Friday, May 25, 2012

Conservatives face big opposition to F-35s


Parliament Hill - Despite two months of trying to extract itself from the furor over plans to spend an estimated $25-billion on a fleet of F-35 stealth fighter jets, the Conservative government continues to face overwhelming public opposition over the controversial project.

Even a majority of Conservative Party supporters who are aware of the project favours other options than replacing Canada’s aging CF-18 fighter jets with the sophisticated and costly F-35s, according to a Forum Research poll.

The only place in Canada where support for the project has grown significantly since Auditor General Michael Ferguson released a highly critical report of the F-35 procurement at the beginning of April was Alberta, the survey this week found.

Nationally, only 21 per cent of voting age Canadians who were aware of the plan to buy the stealth fighters said the purchase should go ahead as planned.

Fully 66 per cent of Canadians who are aware of the F-35 acquisition said they believe the government misled Parliament and the Canadian public over the true costs of its purchase and maintenance—a minimum total of $25.1-billion over the next 20 years.

Although support for the F-35s has grown among respondents who declared the Conservative Party as their federal party preference, 57 per cent of the Conservative Party supporters preferred other options than the F-35 or didn’t know what the government should do.

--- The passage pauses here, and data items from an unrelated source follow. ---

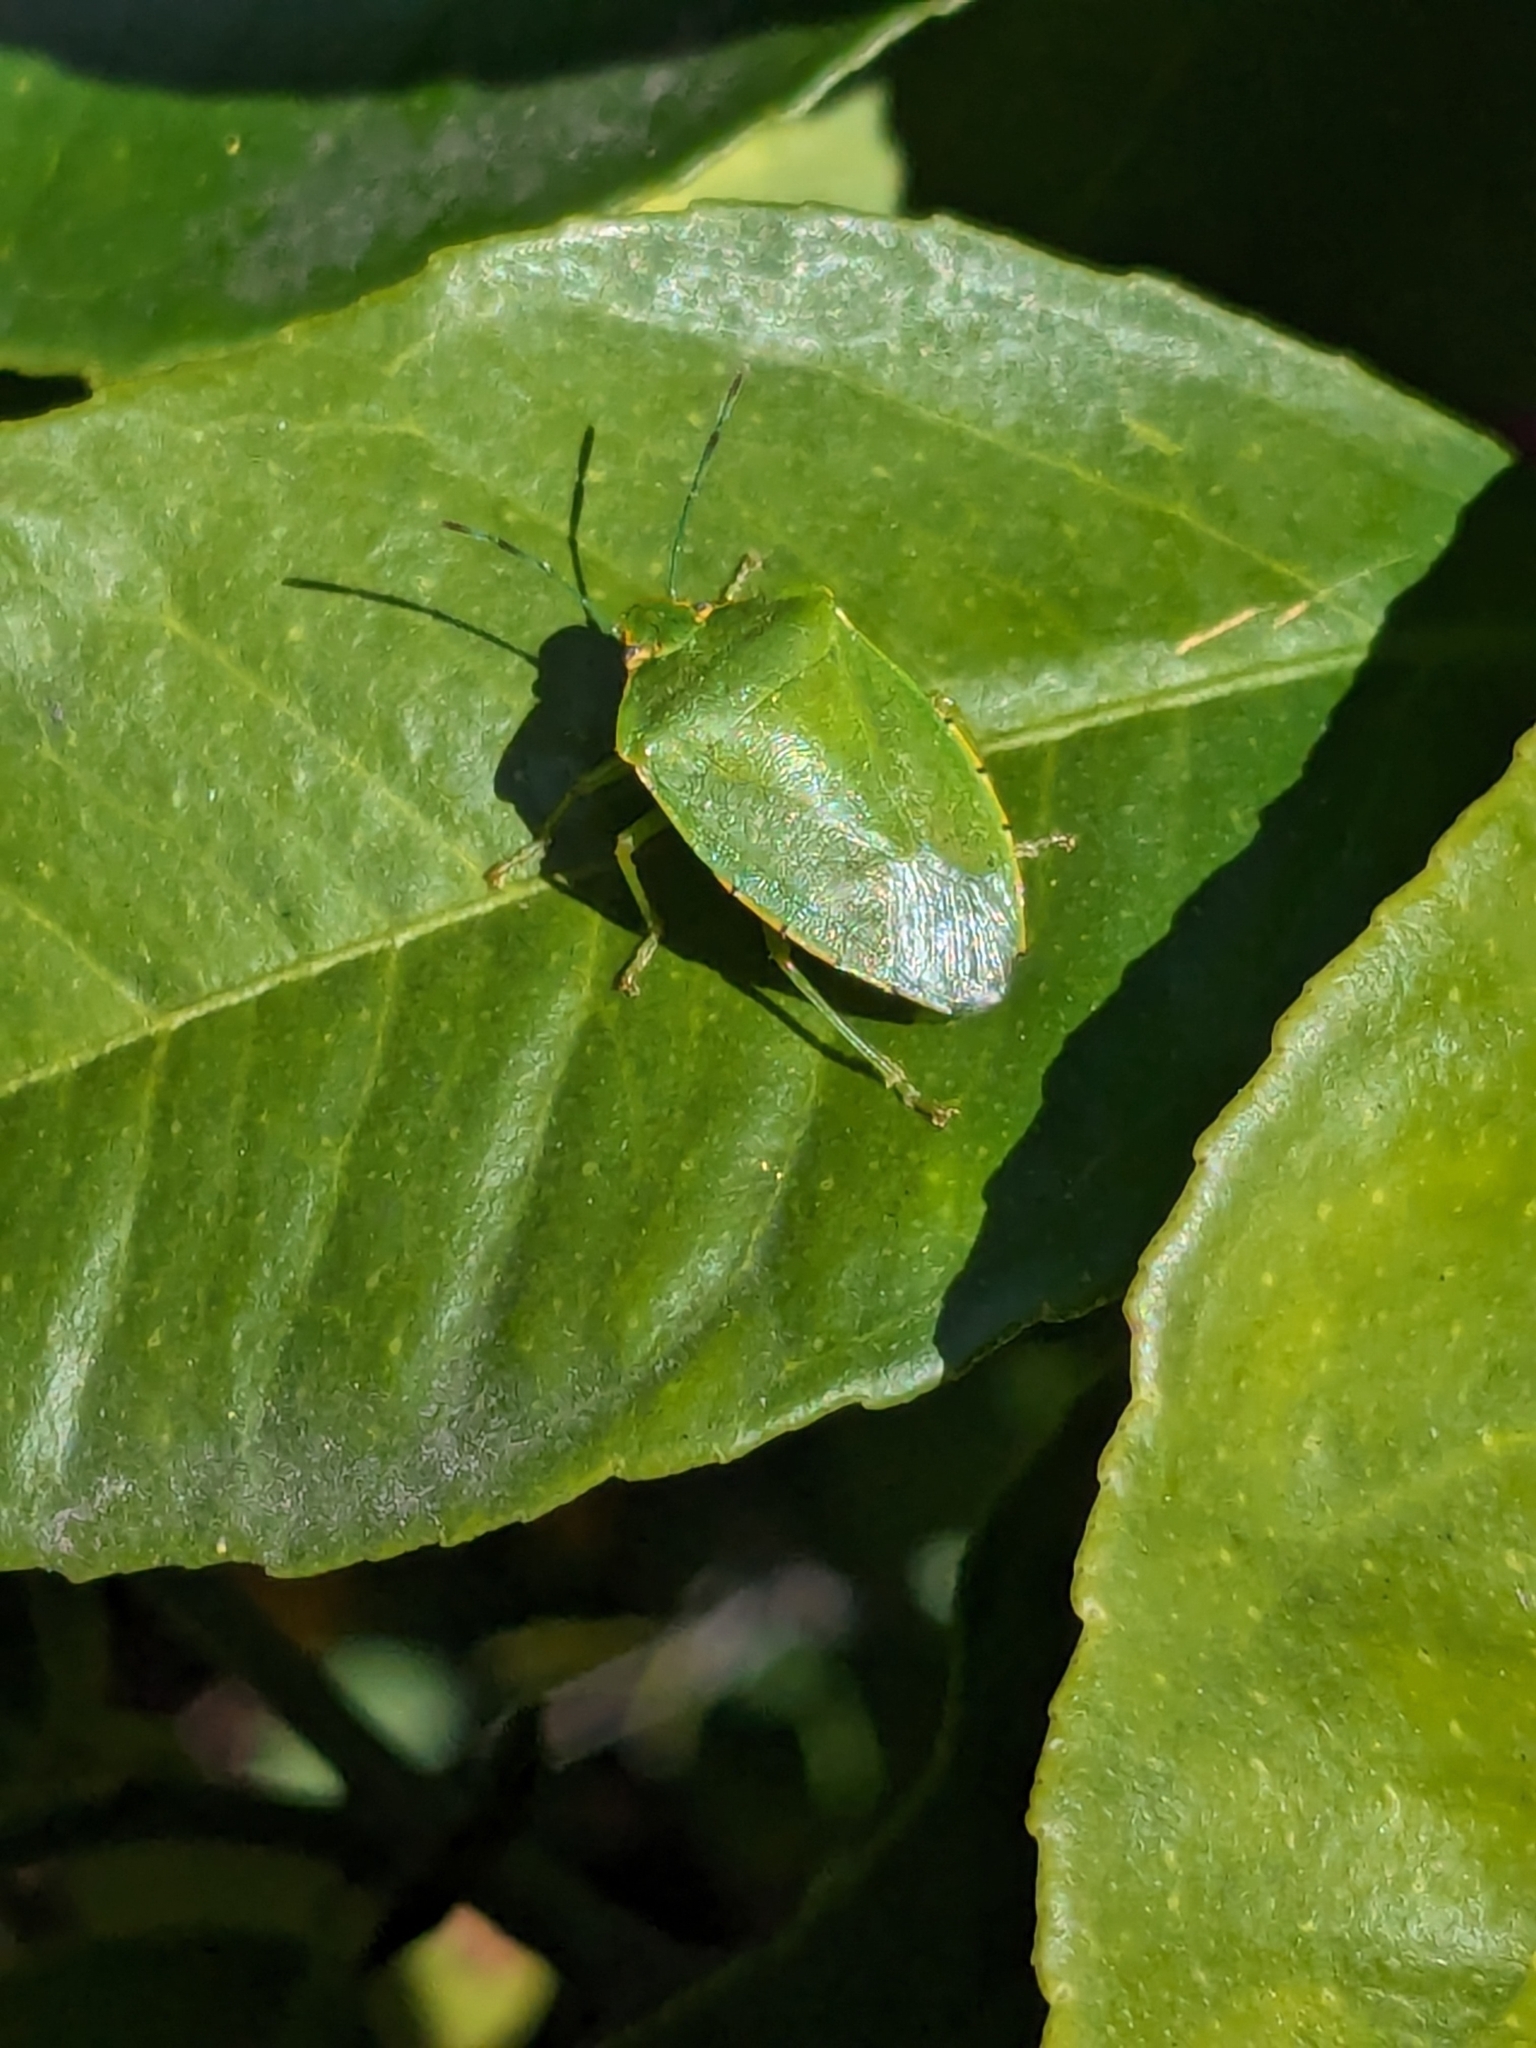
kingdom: Animalia
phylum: Arthropoda
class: Insecta
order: Hemiptera
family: Pentatomidae
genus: Chinavia
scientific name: Chinavia hilaris
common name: Green stink bug
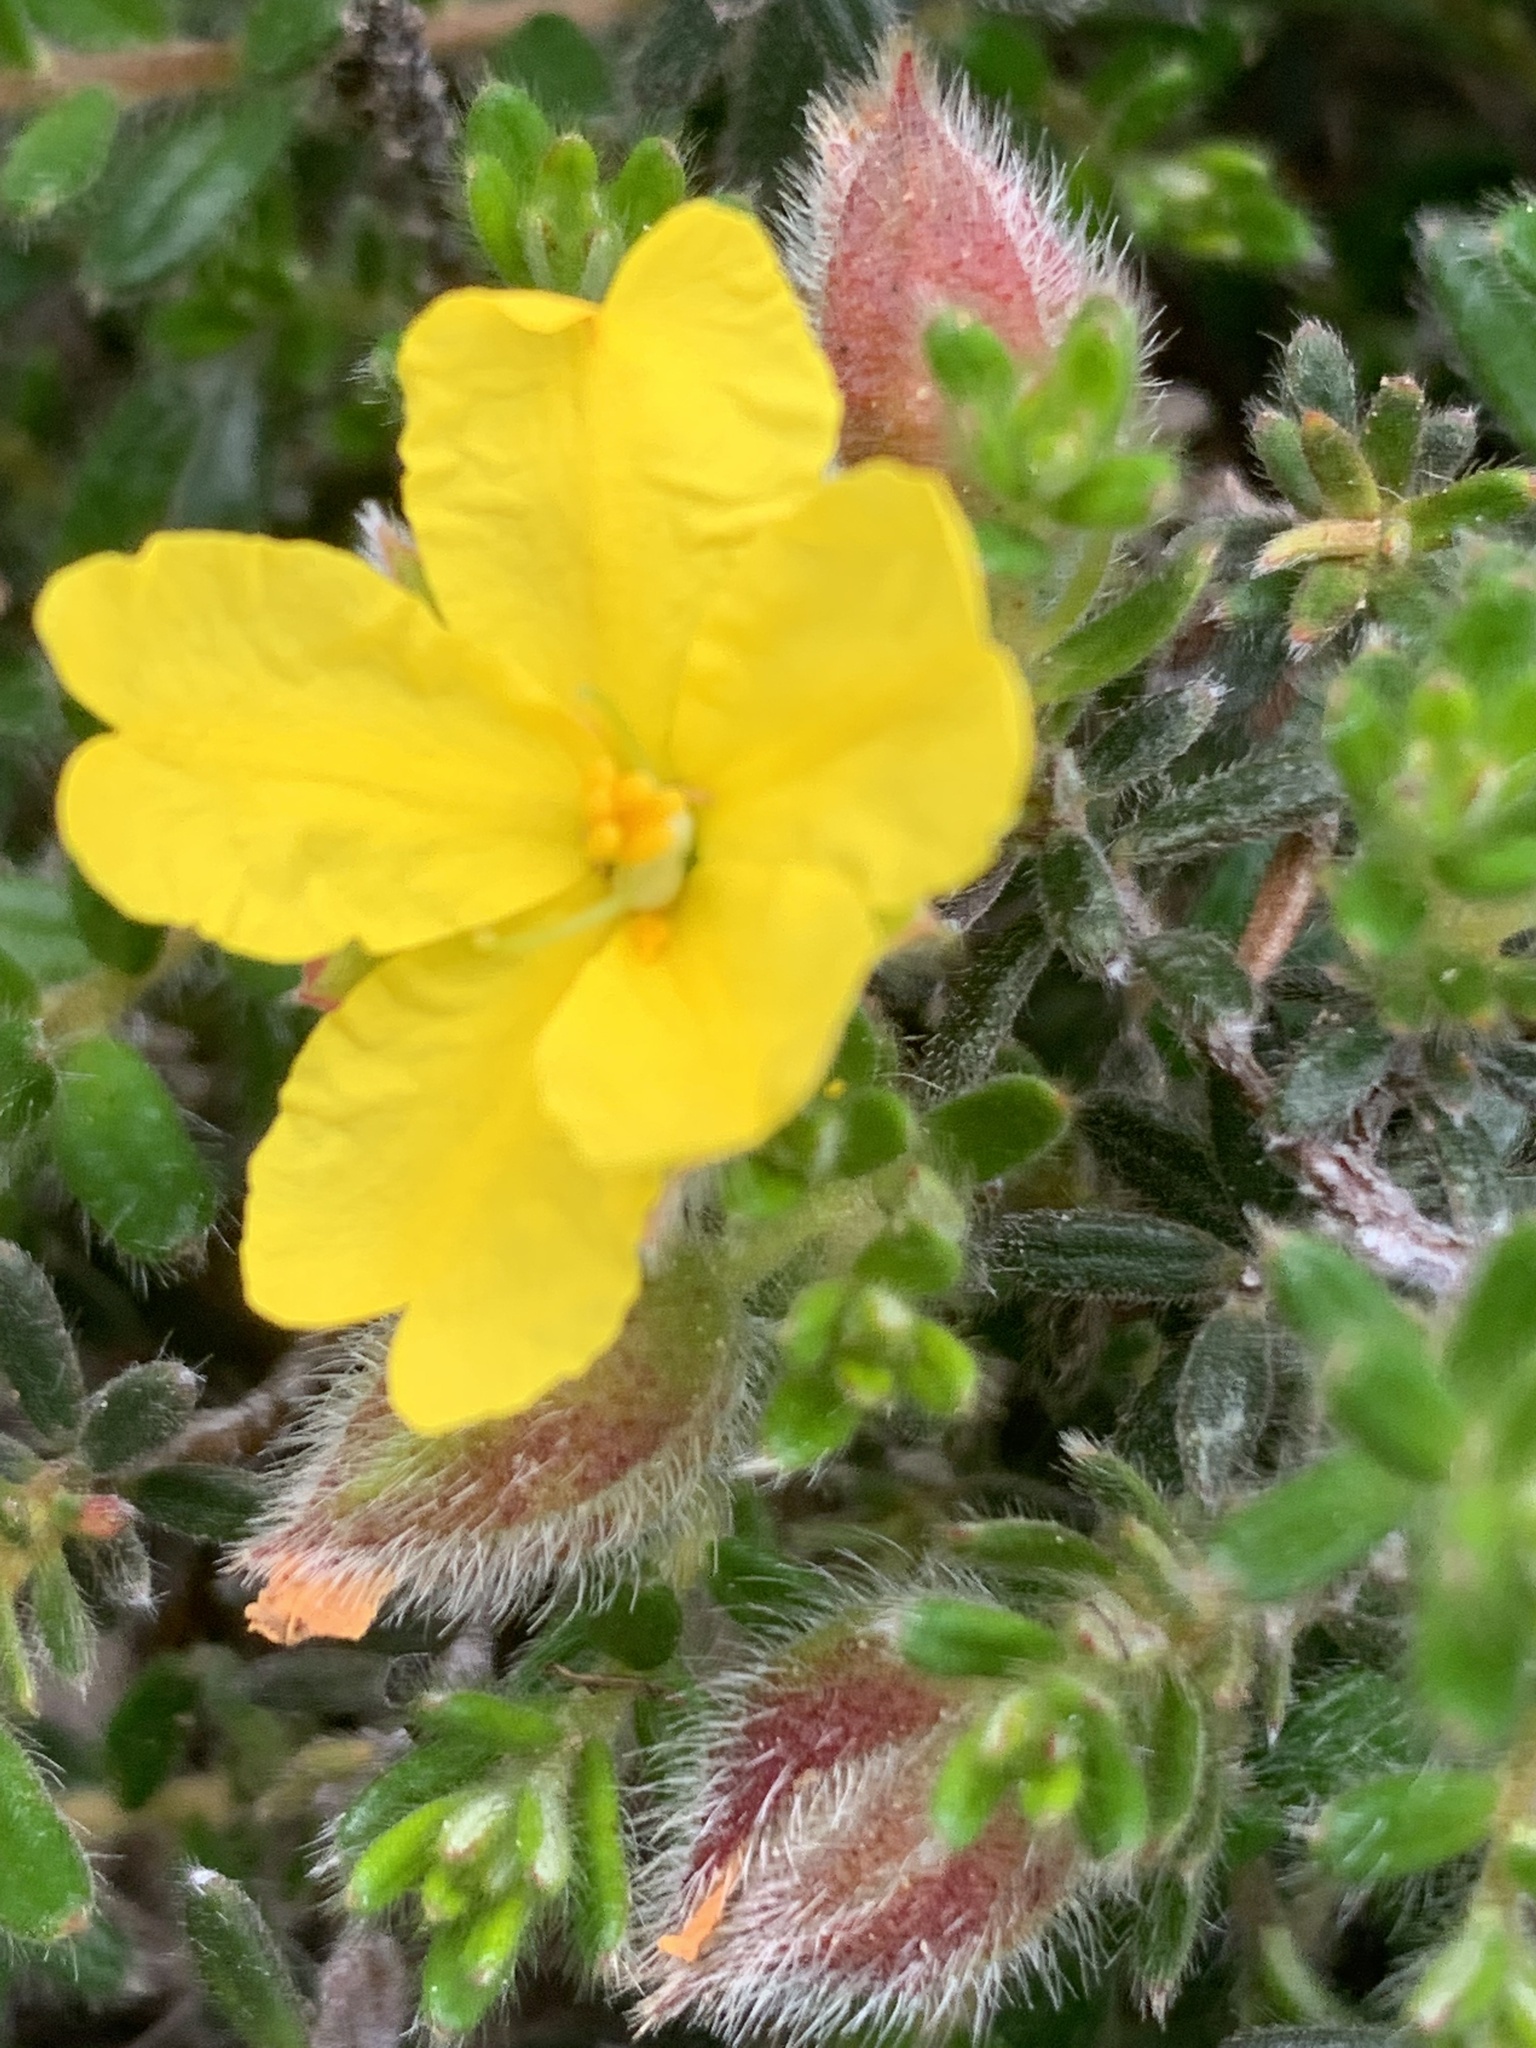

The survey conducted on Wednesday, May 23 found a majority of the public at odds with Prime Minister Stephen Harper’s (Calgary Southwest, Alta.) government on another key front for the Conservatives—their attack against environmental groups with charitable tax status who have been lobbying against the Enbridge Inc. proposal to build a controversial pipeline to carry oilsands bitumen across Northern British Columbia for shipment to China and other Asian countries.

More than half of those who were surveyed, 51 per cent, said they believe the government should bar foreign oil companies from energy board hearings into the Enbridge plan and only 38 per cent said they believed foreign environmental groups should be barred from the hearings. Natural Resources Minister Joe Oliver (Eglinton Lawrence, Ont.) has claimed “radical” Canadian environmentalists campaigning against the pipeline are financed by foreign groups that want to intervene.